TEXTO DE ESTUDO:
-=-=-

Um naufrago chega a terra trazido pelo cabo de vaivém / O Comercio do Porto /.
DENTRO DE 24 HORAS O NAVIO FICARÁ
ALQUEBRADO
Em
conversa estabelecida com o Sr. Eduardo Augusto, funcionário da NAVEX, que
bastante se empenhou no desenrolar dos trabalhos de salvamento, deu-nos conta
de alguns pormenores sobre as ultimas comunicações estabelecidas com o navio.
-
Entre as 06h30 e as 07h00, o comandante pediu socorro em V.H,F., mas depois
ficou logo sem comunicação por falta de energia, utilizaram só a sirene e
depois a comunicação foi estabelecida por morse luminoso. Às 07h00 foi quando
fui avisado e logo que cheguei fiz todos os possíveis para comunicar com o
navio por intermédio do megafone, mas não obtive qualquer resposta.
Mais
adiantou:
-
o rebocador MONTE DE S. BRÁS, ainda saiu e tentou a aproximação, mas já era
impossível qualquer lançamento de cabo de reboque, devido à vaga estar a partir
a milha e meia da costa.
Quanto
às hipóteses de salvamento do navio são nulas, logo tendo em conta o seu
encravamento nas rochas, o rombo a estibordo e, até, as próprias escotilhas de
quatro porões, que se encontram destruídas.
Disseram-nos
inclusivamente que dentro de 24 horas o barco ficará quebrado.
Quanto
à carga, 3.000 toneladas de milho (das 10 com que o AMETHYST partira de Nova
Orleães) pode adiantar-se que as hipóteses de recuperação são, também, bastante
negativas. No entanto, tal como acontece com o combustível existente no navio,
as condições do mar têm grande influência no andamento das tentativas de
recuperação.

-=-=-

TRECHO DE DADOS:
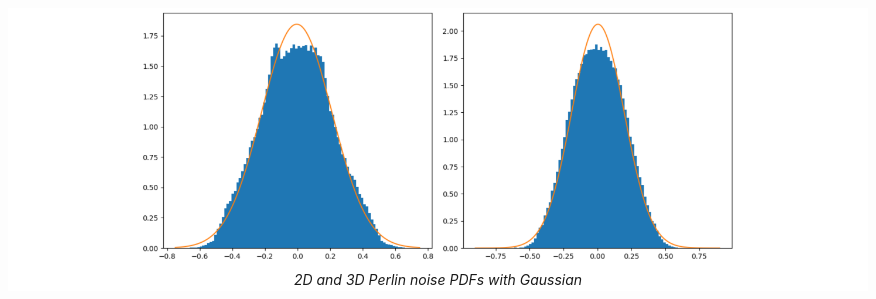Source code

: <center><img src="/images/2017/gaussian_perlin2d_pdf.png" width="300"/><img src="/images/2017/gaussian_perlin3d_pdf.png" width="300"/><br/><em>2D and 3D Perlin noise PDFs with Gaussian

-=-=-

INSTRUÇÕES DO EXERCÍCIO: Transcreva fielmente do texto sobre o naufrágio do AMETHYST o trecho que começa nas palavras "Disseram-nos" e para logo depois de "recuperação.". Baseie-se somente no texto.

RESPOSTA:
Disseram-nos
inclusivamente que dentro de 24 horas o barco ficará quebrado.
Quanto
à carga, 3.000 toneladas de milho (das 10 com que o AMETHYST partira de Nova
Orleães) pode adiantar-se que as hipóteses de recuperação são, também, bastante
negativas. No entanto, tal como acontece com o combustível existente no navio,
as condições do mar têm grande influência no andamento das tentativas de
recuperação.